Start of Block
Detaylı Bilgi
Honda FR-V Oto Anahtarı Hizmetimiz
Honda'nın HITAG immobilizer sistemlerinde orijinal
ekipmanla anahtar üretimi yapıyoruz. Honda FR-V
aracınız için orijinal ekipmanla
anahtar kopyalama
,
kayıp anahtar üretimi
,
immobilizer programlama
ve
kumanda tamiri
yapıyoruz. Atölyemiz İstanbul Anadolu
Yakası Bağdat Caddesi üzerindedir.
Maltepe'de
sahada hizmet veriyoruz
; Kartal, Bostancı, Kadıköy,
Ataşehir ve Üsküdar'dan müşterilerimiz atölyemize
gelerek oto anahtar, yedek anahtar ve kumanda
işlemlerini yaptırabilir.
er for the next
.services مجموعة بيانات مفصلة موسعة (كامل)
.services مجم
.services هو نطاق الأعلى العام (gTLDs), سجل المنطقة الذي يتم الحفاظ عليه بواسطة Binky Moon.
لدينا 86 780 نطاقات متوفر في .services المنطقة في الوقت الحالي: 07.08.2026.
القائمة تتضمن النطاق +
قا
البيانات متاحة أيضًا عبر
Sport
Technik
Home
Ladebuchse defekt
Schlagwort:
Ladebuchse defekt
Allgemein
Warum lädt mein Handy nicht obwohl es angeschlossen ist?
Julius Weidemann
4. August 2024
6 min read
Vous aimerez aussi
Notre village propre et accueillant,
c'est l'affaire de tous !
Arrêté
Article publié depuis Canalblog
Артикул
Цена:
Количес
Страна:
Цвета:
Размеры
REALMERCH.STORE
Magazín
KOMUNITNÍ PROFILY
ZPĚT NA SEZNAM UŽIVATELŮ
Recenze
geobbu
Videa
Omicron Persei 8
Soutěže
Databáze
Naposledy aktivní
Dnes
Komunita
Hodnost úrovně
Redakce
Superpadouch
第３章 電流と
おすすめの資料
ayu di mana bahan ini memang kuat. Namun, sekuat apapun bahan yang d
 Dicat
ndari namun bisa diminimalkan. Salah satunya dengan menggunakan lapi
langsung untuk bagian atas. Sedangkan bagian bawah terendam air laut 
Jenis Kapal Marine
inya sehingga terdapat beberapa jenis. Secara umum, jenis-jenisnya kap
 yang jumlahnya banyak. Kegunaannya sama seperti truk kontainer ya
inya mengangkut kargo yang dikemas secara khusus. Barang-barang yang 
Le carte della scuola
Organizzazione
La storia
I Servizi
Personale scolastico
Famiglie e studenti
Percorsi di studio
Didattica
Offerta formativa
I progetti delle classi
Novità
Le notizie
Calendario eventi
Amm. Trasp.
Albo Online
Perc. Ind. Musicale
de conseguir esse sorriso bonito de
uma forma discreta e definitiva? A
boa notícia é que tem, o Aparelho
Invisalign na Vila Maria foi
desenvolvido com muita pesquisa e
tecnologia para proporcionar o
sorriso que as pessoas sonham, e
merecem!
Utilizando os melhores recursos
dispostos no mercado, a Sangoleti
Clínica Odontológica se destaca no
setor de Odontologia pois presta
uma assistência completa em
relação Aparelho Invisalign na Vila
End of Block
▶ _YOUR TASK_
Repeat the text of every record above line for line, keeping each line unchanged.

▶ _SOLUTION TO THIS EXERCISE_
Detaylı Bilgi
Honda FR-V Oto Anahtarı Hizmetimiz
Honda'nın HITAG immobilizer sistemlerinde orijinal
ekipmanla anahtar üretimi yapıyoruz. Honda FR-V
aracınız için orijinal ekipmanla
anahtar kopyalama
,
kayıp anahtar üretimi
,
immobilizer programlama
ve
kumanda tamiri
yapıyoruz. Atölyemiz İstanbul Anadolu
Yakası Bağdat Caddesi üzerindedir.
Maltepe'de
sahada hizmet veriyoruz
; Kartal, Bostancı, Kadıköy,
Ataşehir ve Üsküdar'dan müşterilerimiz atölyemize
gelerek oto anahtar, yedek anahtar ve kumanda
işlemlerini yaptırabilir.
er for the next
.services مجموعة بيانات مفصلة موسعة (كامل)
.services مجم
.services هو نطاق الأعلى العام (gTLDs), سجل المنطقة الذي يتم الحفاظ عليه بواسطة Binky Moon.
لدينا 86 780 نطاقات متوفر في .services المنطقة في الوقت الحالي: 07.08.2026.
القائمة تتضمن النطاق +
قا
البيانات متاحة أيضًا عبر
Sport
Technik
Home
Ladebuchse defekt
Schlagwort:
Ladebuchse defekt
Allgemein
Warum lädt mein Handy nicht obwohl es angeschlossen ist?
Julius Weidemann
4. August 2024
6 min read
Vous aimerez aussi
Notre village propre et accueillant,
c'est l'affaire de tous !
Arrêté
Article publié depuis Canalblog
Артикул
Цена:
Количес
Страна:
Цвета:
Размеры
REALMERCH.STORE
Magazín
KOMUNITNÍ PROFILY
ZPĚT NA SEZNAM UŽIVATELŮ
Recenze
geobbu
Videa
Omicron Persei 8
Soutěže
Databáze
Naposledy aktivní
Dnes
Komunita
Hodnost úrovně
Redakce
Superpadouch
第３章 電流と
おすすめの資料
ayu di mana bahan ini memang kuat. Namun, sekuat apapun bahan yang d
 Dicat
ndari namun bisa diminimalkan. Salah satunya dengan menggunakan lapi
langsung untuk bagian atas. Sedangkan bagian bawah terendam air laut 
Jenis Kapal Marine
inya sehingga terdapat beberapa jenis. Secara umum, jenis-jenisnya kap
 yang jumlahnya banyak. Kegunaannya sama seperti truk kontainer ya
inya mengangkut kargo yang dikemas secara khusus. Barang-barang yang 
Le carte della scuola
Organizzazione
La storia
I Servizi
Personale scolastico
Famiglie e studenti
Percorsi di studio
Didattica
Offerta formativa
I progetti delle classi
Novità
Le notizie
Calendario eventi
Amm. Trasp.
Albo Online
Perc. Ind. Musicale
de conseguir esse sorriso bonito de
uma forma discreta e definitiva? A
boa notícia é que tem, o Aparelho
Invisalign na Vila Maria foi
desenvolvido com muita pesquisa e
tecnologia para proporcionar o
sorriso que as pessoas sonham, e
merecem!
Utilizando os melhores recursos
dispostos no mercado, a Sangoleti
Clínica Odontológica se destaca no
setor de Odontologia pois presta
uma assistência completa em
relação Aparelho Invisalign na Vila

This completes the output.